By JAY ROBERTS
The Cassette Chronicles is a continuing series of mini reviews and reflections on albums from the 1980’s and 1990’s. The aim of this series is to highlight both known and underappreciated albums from rock, pop and metal genres from this time period through the cassette editions of their releases. Some of the albums I have known about and loved for years, while others are new to me and were music I’ve always wanted to hear. There will be some review analysis and my own personal stories about my connection with various albums. These opinions are strictly my own and do not reflect the views of anyone else at Limelight Magazine.
EUROPE – PRISONERS IN PARADISE (1991)
Welcome to another edition of “How did I not pay more attention to this album when it first came out?”

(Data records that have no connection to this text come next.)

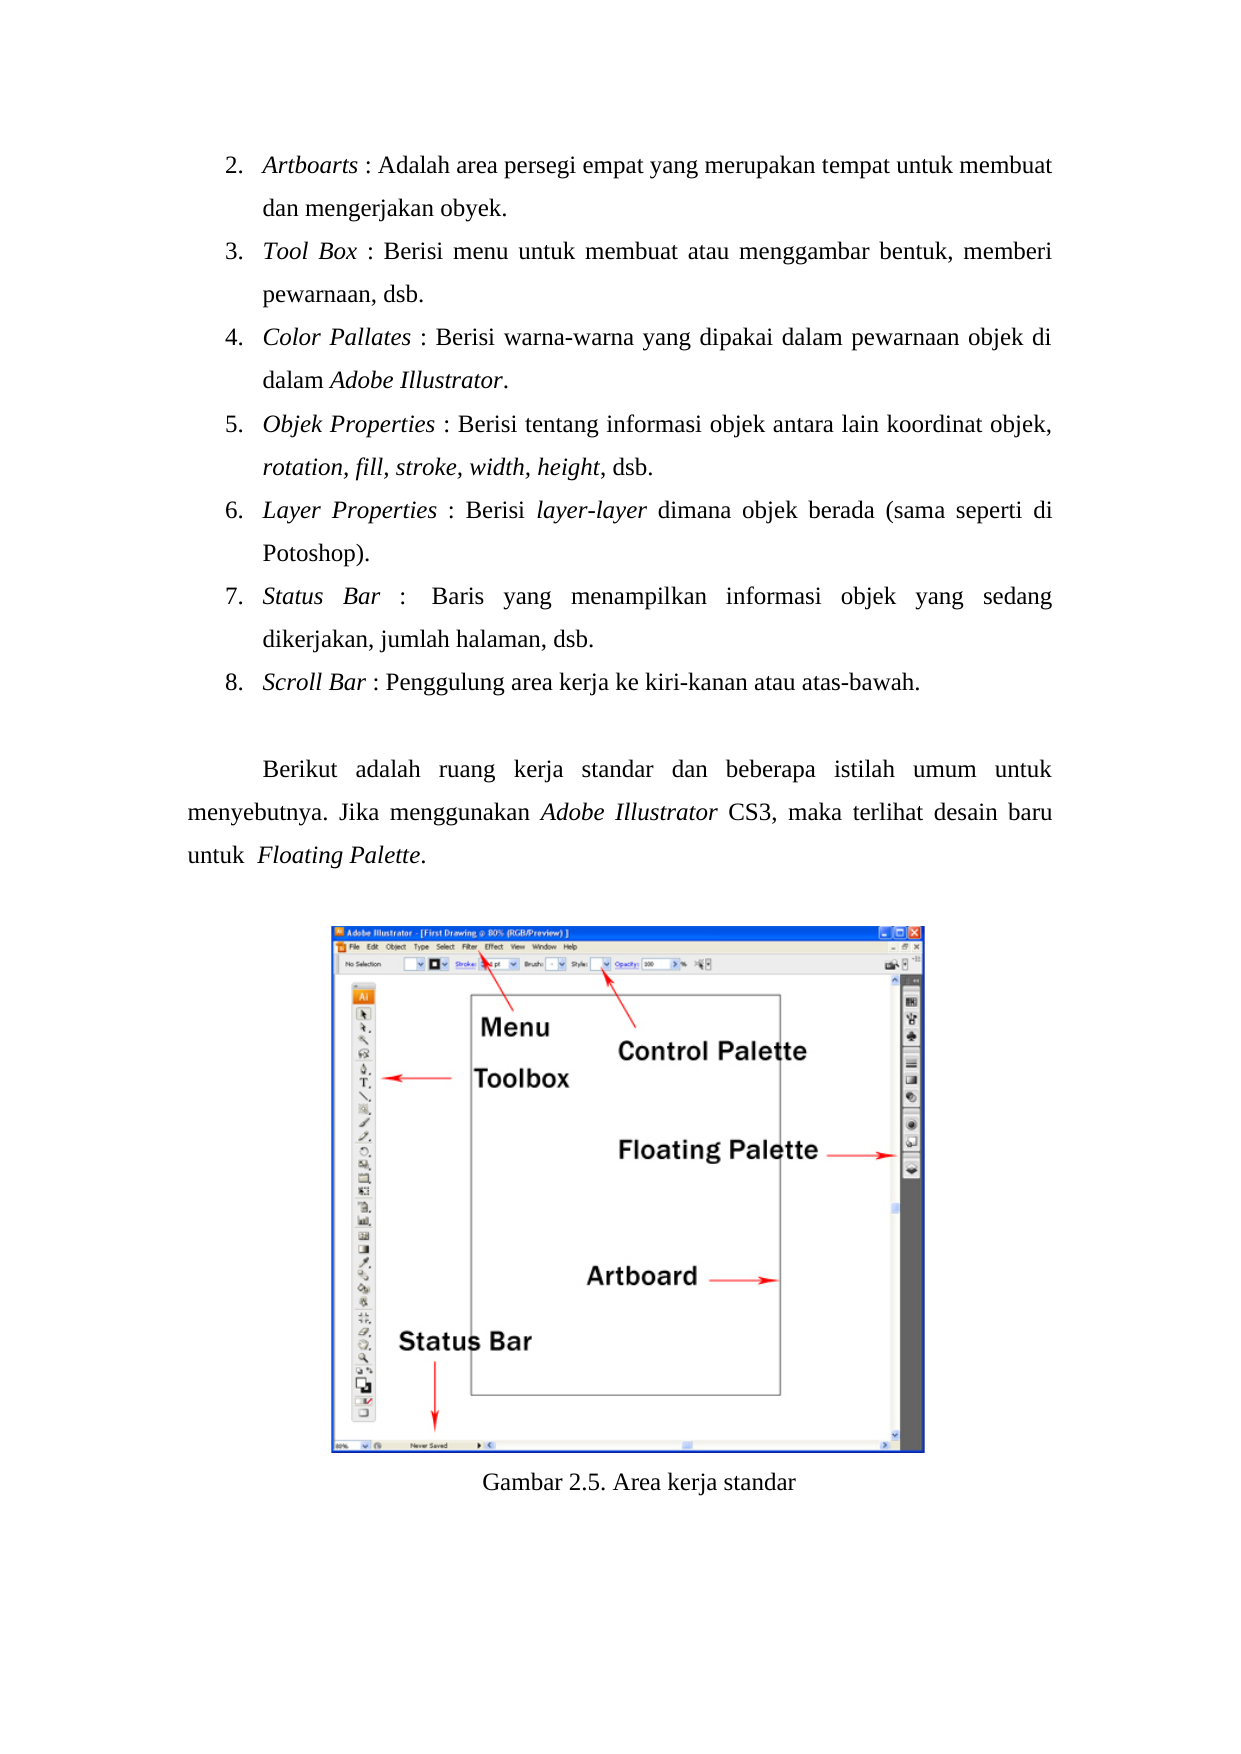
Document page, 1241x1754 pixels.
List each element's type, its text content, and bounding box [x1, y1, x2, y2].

picture [331, 926, 925, 1453]
text Gambar 2.5. Area kerja standar [225, 1467, 1053, 1495]
list Objek Properties : Berisi tentang informasi objek antara lain koordinat objek, rotation, fill, stroke, width, height, dsb. [225, 409, 1053, 481]
list Layer Properties : Berisi layer-layer dimana objek berada (sama seperti di Potoshop). [225, 495, 1053, 567]
list Status Bar : Baris yang menampilkan informasi objek yang sedang dikerjakan, jumlah halaman, dsb. [225, 581, 1053, 653]
text Berikut adalah ruang kerja standar dan beberapa istilah umum untuk menyebutnya. Jika menggunakan Adobe Illustrator CS3, maka terlihat desain baru untuk Floating Palette. [187, 754, 1053, 869]
list Artboarts : Adalah area persegi empat yang merupakan tempat untuk membuat dan mengerjakan obyek. [225, 150, 1053, 222]
list Scroll Bar : Penggulung area kerja ke kiri-kanan atau atas-bawah. [225, 667, 1053, 696]
list Tool Box : Berisi menu untuk membuat atau menggambar bentuk, memberi pewarnaan, dsb. [225, 236, 1053, 308]
list Color Pallates : Berisi warna-warna yang dipakai dalam pewarnaan objek di dalam Adobe Illustrator. [225, 322, 1053, 394]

After the release of Europe’s 1988 album Out Of This World, I kind of soured on the band a little. So three years later when they released Prisoners In Paradise, I didn’t really give it much of a second thought. I heard the title track and while it had all the earmarks to make it a “Europe-type” song, I just kind of said, “OK” and moved on with my life.
But as luck would have it, the album ended up in my collection TWICE. My friend Jeff found a CD edition of the album and I picked up the cassette on a shopping trip. Once I got around to listening to it, I definitely have to break out the wet noodle for 50 lashes due to a small musical mind.
Now, it has to be said first off that if you didn’t like the 80’s sound of Europe, you probably won’t think much of this album either. But for those of us who do enjoy all that encompasses being a child of the 80’s metal era, this album is an audio feast.
The album opens with “All Or Nothing” which is a rocking track with a vibrantly ripping guitar solo. The band sounds great and singer Joey Tempest is in fine voice throughout each and every song on the album.
Side one really doesn’t have much of a downside. I liked the chorus to “I’ll Cry For You” a bit more than the main portion of the lyrics, but still overall the song was a great listen. “Little Bit Of Love” gets your blood pumping and no matter where you turn, there’s a lot of quick stepping rock and roll for you to enjoy. “Talk To Me” and “Seventh Sign” are also staggeringly great.
When you flip the cassette over, things continue on in thrilling fashion. While the title track has all the hallmarks of a ballad in terms of the lyrical content, there’s far more “power” than “ballad” to the track.
There’s more of an edgier rocking vibe than you might be used to with “classic Europe” on the song “Bad Blood”. It’s like you are being let in on something very few know about. It might be some kind of hint of what was to come when the band reformed, but any which way you look at it, the song is a winner.
For me, the only real downside to any one song on the album was on “Homeland”. The song was pretty slow moving and featured Tempest reflecting back on life and decisions made. But I ended up restless to get on to the next song.
But in the spirit of all that is good in rock and roll, the last three songs on the album more than make up for the momentary disappointment on “Homeland”.
The song “Got Your Mind In The Gutter” has a great vibe. The rocker grabs you and there’s a great vocal turn from Tempest. And while “Til My Heart Beats Down Your Door” likely will make you think it is another ballad, it actually has more going for it than that.
While I loved most of the album, I particularly enjoyed the last song “Girl From Lebanon”. There’s just something to this song that really made it so appealing to me. As I listened to it, I couldn’t help but be struck by Joey Tempest’s vocals. They seemed almost conspiratorial in nature and made me think the track would serve as a great musical theme for a spy novel or something. Of course, the lyrics don’t really lend themselves to this idea of mine, it was just the overall feeling I got from the song in total.
In short, what I’m saying is that while I definitely should’ve listened to this album back in 1991, I’ve listened to it now. And what I found was that on what was the band’s last gasp in their first go-round, they more than delivered the goods. Prisoners In Paradise is a solid gold album that should probably be re-evaluated by a lot more people than just myself.
NOTES OF INTEREST – This was Europe’s last studio album for 13 years when they released Start From The Dark in 2004 and overhauled their sound.
Prisoners In Paradise is the last album to feature guitarist Kee Marcello.
Mr. Big front man Eric Martin co-wrote the lyrics to the song “All Or Nothing”.